● **Problem description**: Go through the data below and work out how many lines contain "scroll"; the answer is the number alone.

● **Source data**:
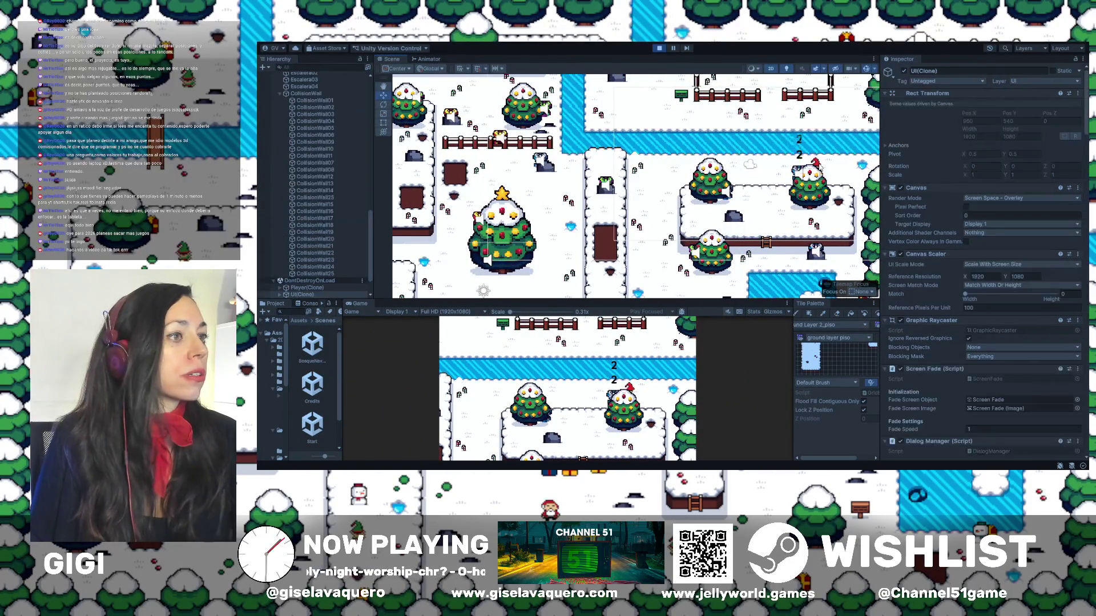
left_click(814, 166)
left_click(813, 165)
==
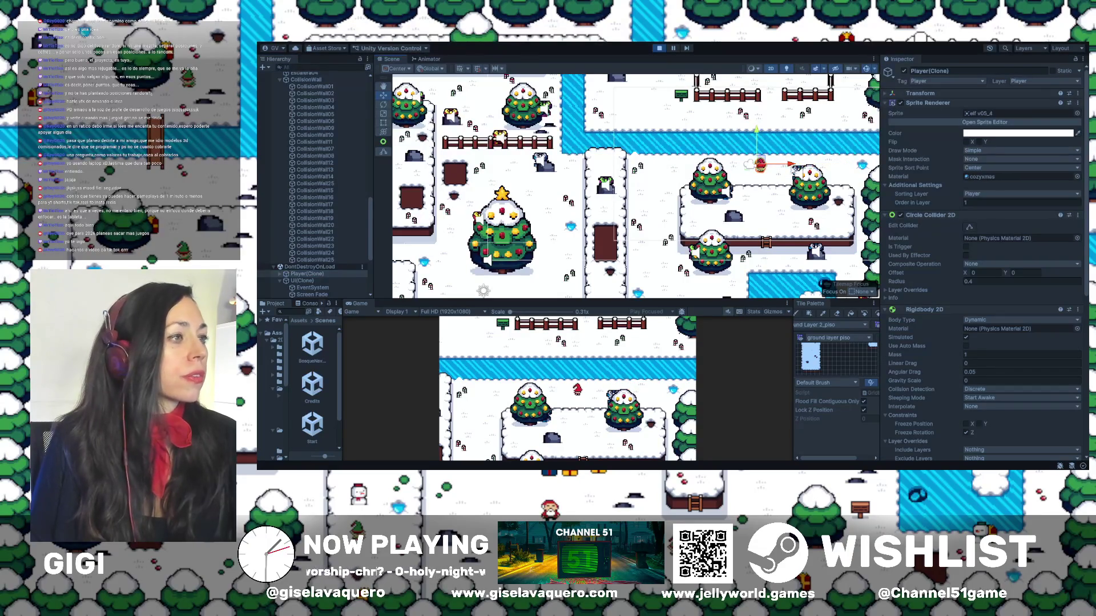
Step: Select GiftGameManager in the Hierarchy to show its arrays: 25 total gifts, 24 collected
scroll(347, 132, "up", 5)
==
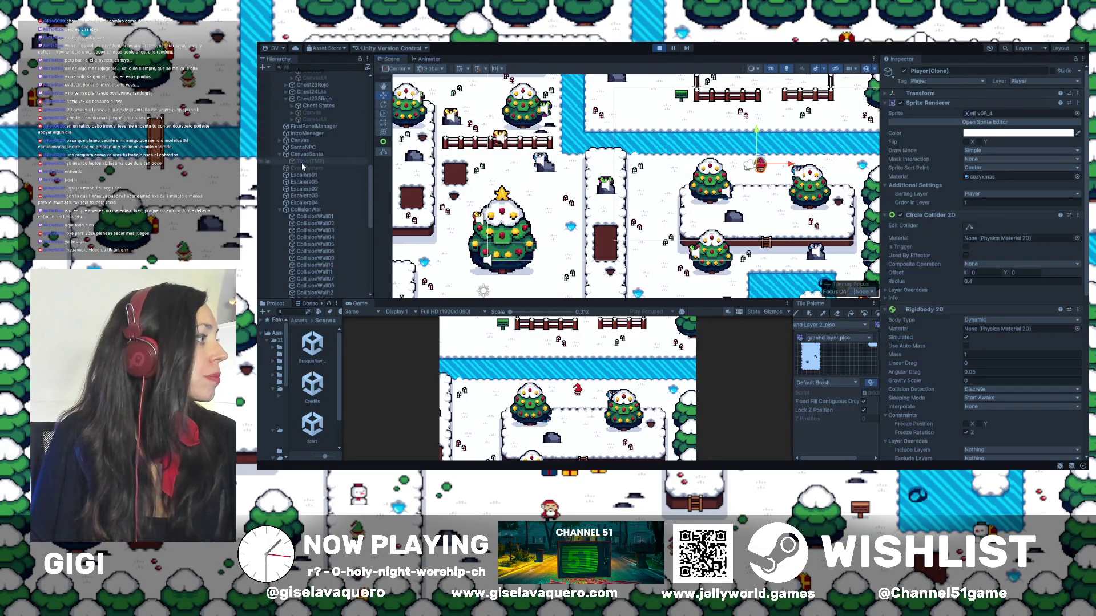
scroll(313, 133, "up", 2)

● **Response to the task**: 2